▸ Your objective: Copy out the text of every item below word for word, and leave the pictures out of your answer.

▸ Supplied information:
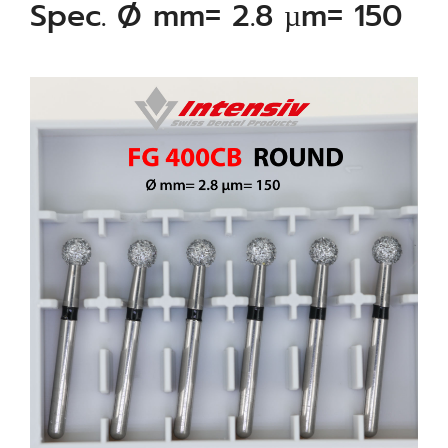
Spec. Ø mm= 2.8 µm= 150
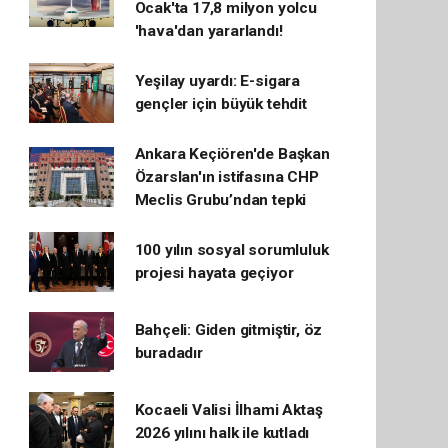
Ocak'ta 17,8 milyon yolcu
'hava'dan yararlandı!
Yeşilay uyardı: E-sigara
gençler için büyük tehdit
Ankara Keçiören'de Başkan
Özarslan'ın istifasına CHP
Meclis Grubu’ndan tepki
100 yılın sosyal sorumluluk
projesi hayata geçiyor
Bahçeli: Giden gitmiştir, öz
buradadır
Kocaeli Valisi İlhami Aktaş
2026 yılını halk ile kutladı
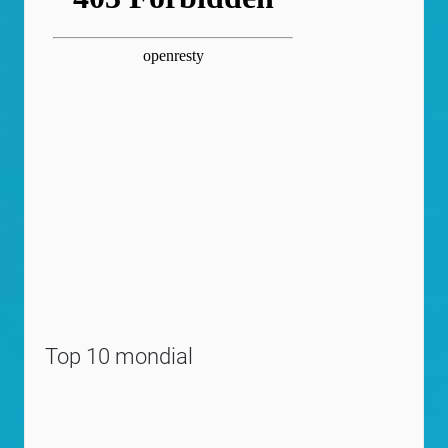
Top 10 mondial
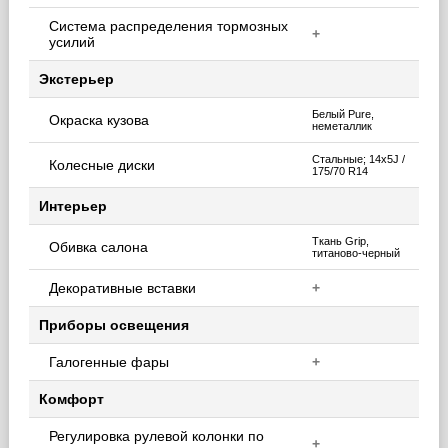
Система распределения тормозных
+
усилий
Экстерьер
Белый Pure,
Окраска кузова
неметаллик
Стальные; 14x5J /
Колесные диски
175/70 R14
Интерьер
Ткань Grip,
Обивка салона
титаново-черный
Декоративные вставки
+
Приборы освещения
Галогенные фары
+
Комфорт
Регулировка рулевой колонки по
+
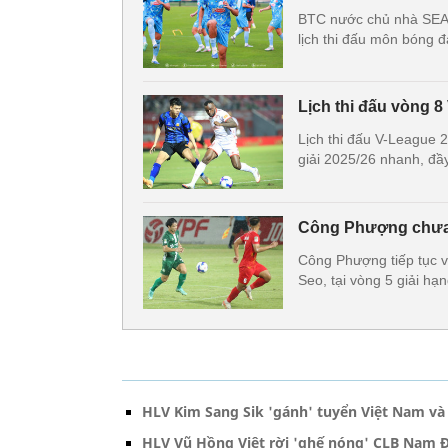
BTC nước chủ nhà SEA 
lịch thi đấu môn bóng 
Lịch thi đấu vòng 8
Lịch thi đấu V-League 
giải 2025/26 nhanh, đầ
Công Phượng chưa h
Công Phượng tiếp tục v
Seo, tại vòng 5 giải hạ
HLV Kim Sang Sik 'gánh' tuyển Việt Nam và 
HLV Vũ Hồng Việt rời 'ghế nóng' CLB Nam 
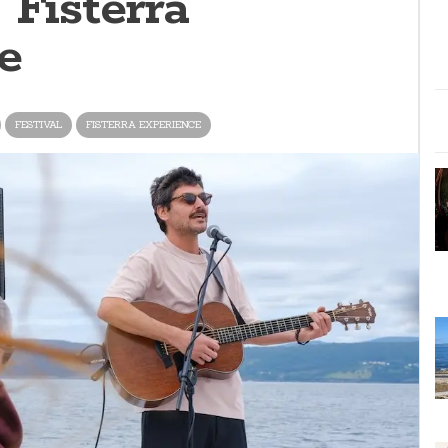
 Fisterra
e
FESTIVAL
FISTERRA EXPERIENCE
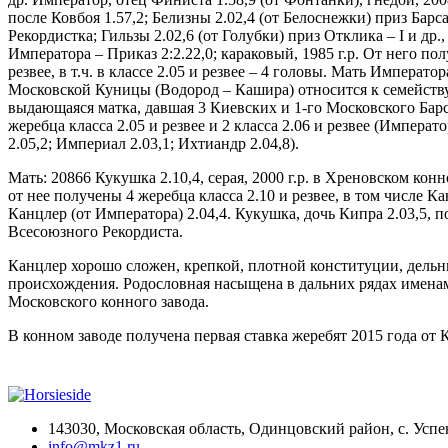
после Ковбоя 1.57,2; Белизны 2.02,4 (от Белоснежки) приз Барса
Рекордистка; Гильзы 2.02,6 (от Голубки) приз Отклика – I и др
Императора – Приказ 2:2.22,0; караковый, 1985 г.р. От него пол
резвее, в т.ч. в классе 2.05 и резвее – 4 головы. Мать Император
Московской Куницы (Водород – Кашира) относится к семейств
выдающаяся матка, давшая 3 Киевских и 1-го Московского Барс
жеребца класса 2.05 и резвее и 2 класса 2.06 и резвее (Императ
2.05,2; Империал 2.03,1; Ихтиандр 2.04,8).
Мать: 20866 Кукушка 2.10,4, серая, 2000 г.р. в Хреновском кон
от нее получены 4 жеребца класса 2.10 и резвее, в том числе Ка
Канцлер (от Императора) 2.04,4. Кукушка, дочь Кипра 2.03,5, п
Всесоюзного Рекордиста.
Канцлер хорошо сложен, крепкой, плотной конституции, дельн
происхождения. Родословная насыщена в дальних рядах именами
Московского конного завода.
В конном заводе получена первая ставка жеребят 2015 года от 
143030, Московская область, Одинцовский район, с. Успен
info@mkz1.ru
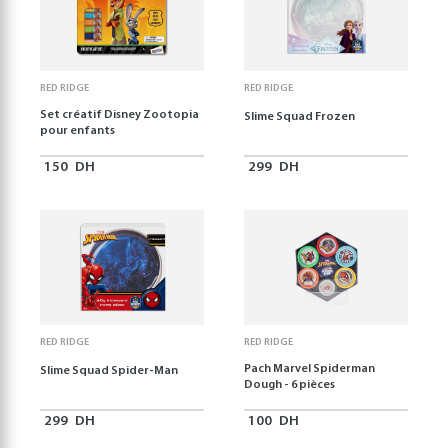
RED RIDGE
RED RIDGE
Set créatif Disney Zootopia
Slime Squad Frozen
pour enfants
150
DH
299
DH
RED RIDGE
RED RIDGE
Pach Marvel Spiderman
Slime Squad Spider-Man
Dough - 6 pièces
299
DH
100
DH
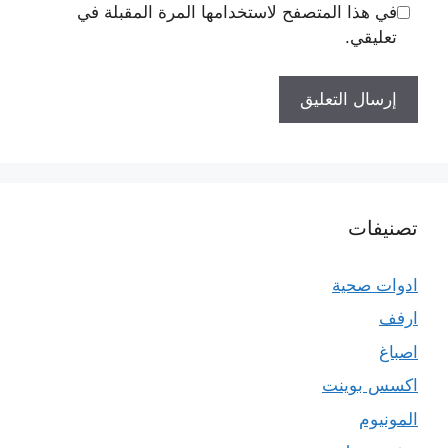
في هذا المتصفح لاستخدامها المرة المقبلة في
تعليقي.
تصنيفات
ادوات صحية
ارفف
اصباغ
اكسس بوينت
المونيوم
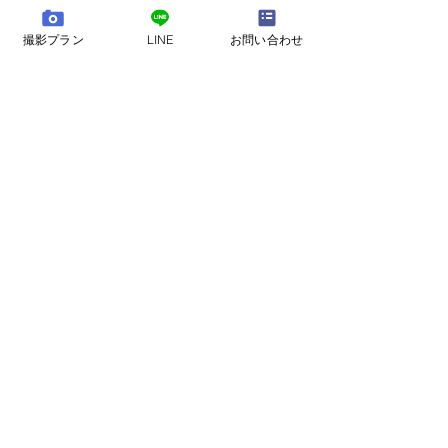
- contact -
撮影プラン
LINE
お問い合わせ
☎ 080-5173-2188
📩 メールでのお問い合わせ
​撮影中などもあり、お電話に出る事ができない
場合も多いです。お急ぎの場合以外はなるべく
フォームか、LINEのほうでお問い合わせをお願
いします。
bozphoto & styles は東京を拠点に結婚式撮影・前撮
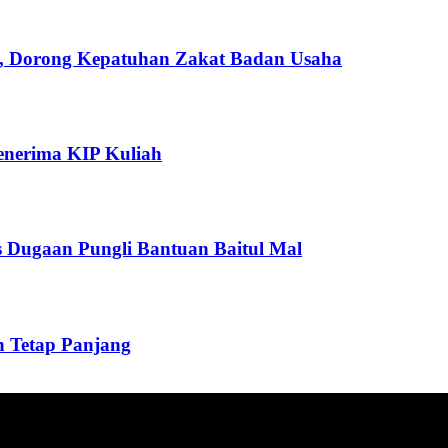
h, Dorong Kepatuhan Zakat Badan Usaha
enerima KIP Kuliah
s Dugaan Pungli Bantuan Baitul Mal
 Tetap Panjang
ang menyajikan informasi tentang berbagai hal mencakup pembanguna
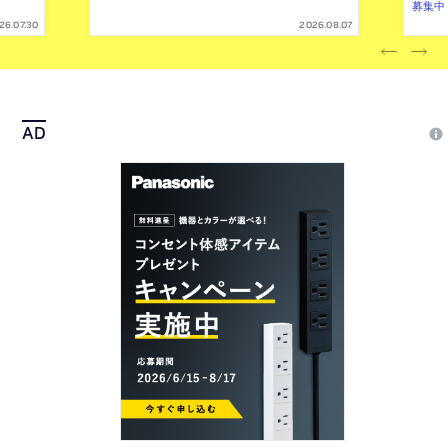
募集中
26.07.30
2026.08.07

▸ Your response:
Spec. Ø mm= 2.8 µm= 150
Ocak'ta 17,8 milyon yolcu
'hava'dan yararlandı!
Yeşilay uyardı: E-sigara
gençler için büyük tehdit
Ankara Keçiören'de Başkan
Özarslan'ın istifasına CHP
Meclis Grubu’ndan tepki
100 yılın sosyal sorumluluk
projesi hayata geçiyor
Bahçeli: Giden gitmiştir, öz
buradadır
Kocaeli Valisi İlhami Aktaş
2026 yılını halk ile kutladı
Top 10 mondial
Система распределения тормозных
+
усилий
Экстерьер
Белый Pure,
Окраска кузова
неметаллик
Стальные; 14x5J /
Колесные диски
175/70 R14
Интерьер
Ткань Grip,
Обивка салона
титаново-черный
Декоративные вставки
+
Приборы освещения
Галогенные фары
+
Комфорт
Регулировка рулевой колонки по
+
BTC nước chủ nhà SEA 
lịch thi đấu môn bóng 
Lịch thi đấu vòng 8
Lịch thi đấu V-League 
giải 2025/26 nhanh, đầ
Công Phượng chưa h
Công Phượng tiếp tục v
Seo, tại vòng 5 giải hạ
HLV Kim Sang Sik 'gánh' tuyển Việt Nam và 
HLV Vũ Hồng Việt rời 'ghế nóng' CLB Nam 
 Fisterra
e
FESTIVAL
FISTERRA EXPERIENCE
после Ковбоя 1.57,2; Белизны 2.02,4 (от Белоснежки) приз Барса
Рекордистка; Гильзы 2.02,6 (от Голубки) приз Отклика – I и др
Императора – Приказ 2:2.22,0; караковый, 1985 г.р. От него пол
резвее, в т.ч. в классе 2.05 и резвее – 4 головы. Мать Император
Московской Куницы (Водород – Кашира) относится к семейств
выдающаяся матка, давшая 3 Киевских и 1-го Московского Барс
жеребца класса 2.05 и резвее и 2 класса 2.06 и резвее (Императ
2.05,2; Империал 2.03,1; Ихтиандр 2.04,8).
Мать: 20866 Кукушка 2.10,4, серая, 2000 г.р. в Хреновском кон
от нее получены 4 жеребца класса 2.10 и резвее, в том числе Ка
Канцлер (от Императора) 2.04,4. Кукушка, дочь Кипра 2.03,5, п
Всесоюзного Рекордиста.
Канцлер хорошо сложен, крепкой, плотной конституции, дельн
происхождения. Родословная насыщена в дальних рядах именами
Московского конного завода.
В конном заводе получена первая ставка жеребят 2015 года от 
143030, Московская область, Одинцовский район, с. Успен
info@mkz1.ru
RED RIDGE
RED RIDGE
Set créatif Disney Zootopia
Slime Squad Frozen
pour enfants
150
DH
299
DH
RED RIDGE
RED RIDGE
Pach Marvel Spiderman
Slime Squad Spider-Man
Dough - 6 pièces
299
DH
100
DH
في هذا المتصفح لاستخدامها المرة المقبلة في
تعليقي.
تصنيفات
ادوات صحية
ارفف
اصباغ
اكسس بوينت
المونيوم
- contact -
撮影プラン
LINE
お問い合わせ
☎ 080-5173-2188
📩 メールでのお問い合わせ
​撮影中などもあり、お電話に出る事ができない
場合も多いです。お急ぎの場合以外はなるべく
フォームか、LINEのほうでお問い合わせをお願
いします。
bozphoto & styles は東京を拠点に結婚式撮影・前撮
h, Dorong Kepatuhan Zakat Badan Usaha
enerima KIP Kuliah
s Dugaan Pungli Bantuan Baitul Mal
 Tetap Panjang
ang menyajikan informasi tentang berbagai hal mencakup pembanguna
募集中
26.07.30
2026.08.07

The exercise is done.